On September 17, 2014 the Fourth District Court of Appeal held in Geico General Insurance Company v. Kelly Paton that the amount of an underlying final judgment cannot be challenged by an insurer in a first-party bad faith action brought by an insured against an underinsured motorist carrier.  A full copy of the opinion can be accessed here: https://caselaw.findlaw.com/fl-district-court-of-appeal/1678168.html

Kelly Paton was a passenger who was injured in a car accident due to the negligence of an underinsured driver.  Uninsured/underinsured coverage was available with Geico in the amount of $100,000 but Geico failed to tender the policy limits to Kelly Paton.  The case ultimately went to trial and a verdict was entered in the amount of $469,247.  Thereafter, Kelly Patton brought a bad faith cause of action against Geico pursuant to Florida Statute §624.155 to recover the difference between the $100,000 policy limit and the $469,247 verdict.  Geico argued that Kelly Patton should have to prove the amount of her damages again in the bad faith trial.  The trial court and Fourth District Court of Appeal rejected Geico’s argument and held that Kelly Patton’s damages were conclusively established in the amount of $469,247.
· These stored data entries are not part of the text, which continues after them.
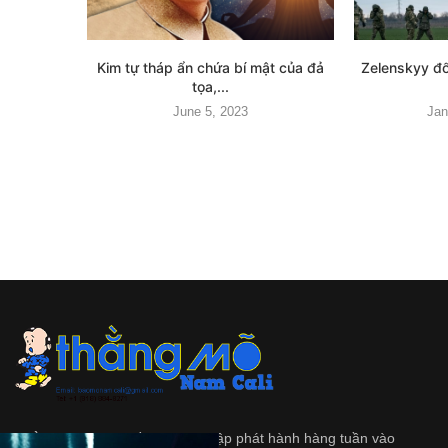
Kim tự tháp ẩn chứa bí mật của đả
Zelenskyy đố
tọa,...
June 5, 2023
Jan
Thằng Mõ
là tập tuần san độc lập phát hành hàng tuần vào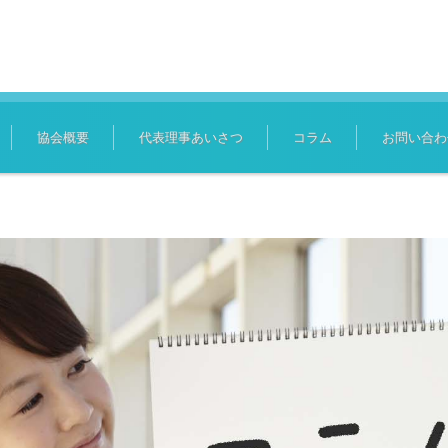
協会概要
代表理事あいさつ
コラム
お問い合わ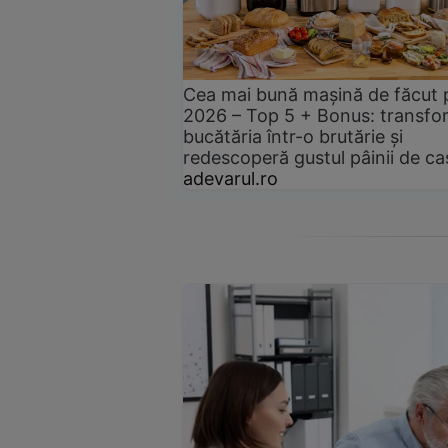
Cea mai bună mașină de făcut 
2026 – Top 5 + Bonus: transfo
bucătăria într-o brutărie și
redescoperă gustul pâinii de ca
adevarul.ro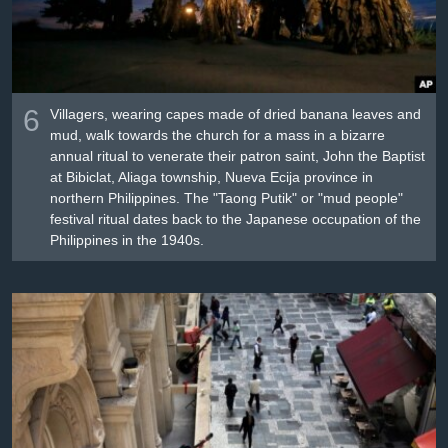
6
Villagers, wearing capes made of dried banana leaves and
mud, walk towards the church for a mass in a bizarre
annual ritual to venerate their patron saint, John the Baptist
at Bibiclat, Aliaga township, Nueva Ecija province in
northern Philippines. The "Taong Putik" or "mud people"
festival ritual dates back to the Japanese occupation of the
Philippines in the 1940s.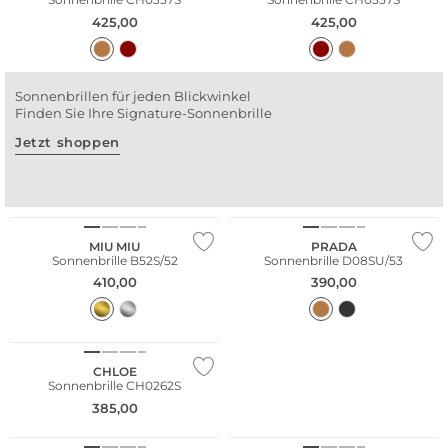
425,00
425,00
Sonnenbrillen für jeden Blickwinkel
Finden Sie Ihre Signature-Sonnenbrille
Jetzt shoppen
MIU MIU
PRADA
Sonnenbrille B52S/52
Sonnenbrille D08SU/53
410,00
390,00
Nachhaltig
CHLOE
Sonnenbrille CH0262S
385,00
Nachhaltig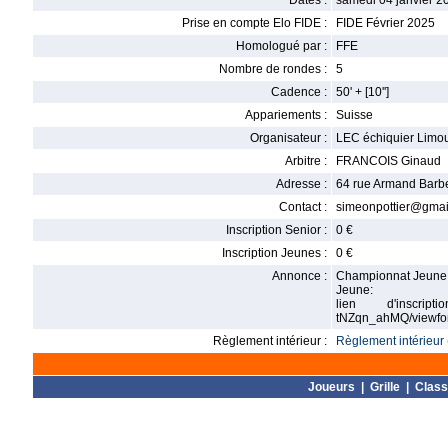
Dates :
samedi 04 janvier 2
Prise en compte Elo FIDE :
FIDE Février 2025
Homologué par :
FFE
Nombre de rondes :
5
Cadence :
50' + [10'']
Appariements :
Suisse
Organisateur :
LEC échiquier Limo
Arbitre :
FRANCOIS Ginaud
Adresse :
64 rue Armand Barb
Contact :
simeonpottier@gmai
Inscription Senior :
0 €
Inscription Jeunes :
0 €
Annonce :
Championnat Jeune de
Jeune:
lien d'inscripti
tNZqn_ahMQ/viewfo
Règlement intérieur :
Règlement intérieur 
Joueurs
|
Grille
|
Clas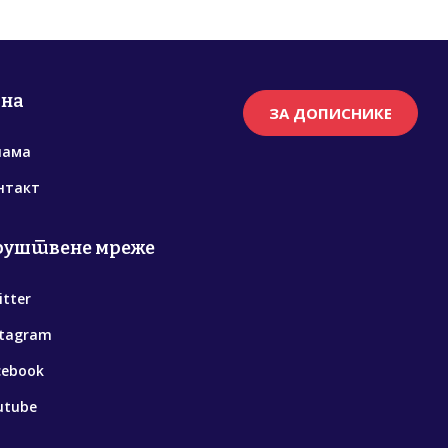
рна
ЗА ДОПИСНИКЕ
нама
нтакт
руштвене мреже
itter
stagram
cebook
utube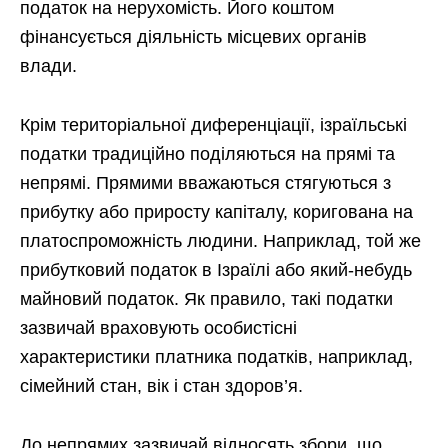
податок на нерухомість. Його коштом
фінансується діяльність місцевих органів
влади.
Крім територіальної диференціації, ізраїльські
податки традиційно поділяються на прямі та
непрямі. Прямими вважаються стягуються з
прибутку або приросту капіталу, коригована на
платоспроможність людини. Наприклад, той же
прибутковий податок в Ізраїлі або який-небудь
майновий податок. Як правило, такі податки
зазвичай враховують особистісні
характеристики платника податків, наприклад,
сімейний стан, вік і стан здоров’я.
До непрямих зазвичай відносять збори, що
This week, Struble, P.A. obtained a liability policy limit in the amount of $100,000 for a client and also obtained an uninsured motorist coverage limit in the amount of $50,000 for the same client who was injured in an accident.  Had the uninsured motorist carrier failed to timely tender the policy limit the insurance company could have ultimately been liable for damages in excess of the policy limits.  This leverage allowed us to obtain all policy limits available to our client within twenty days from the date of our demand.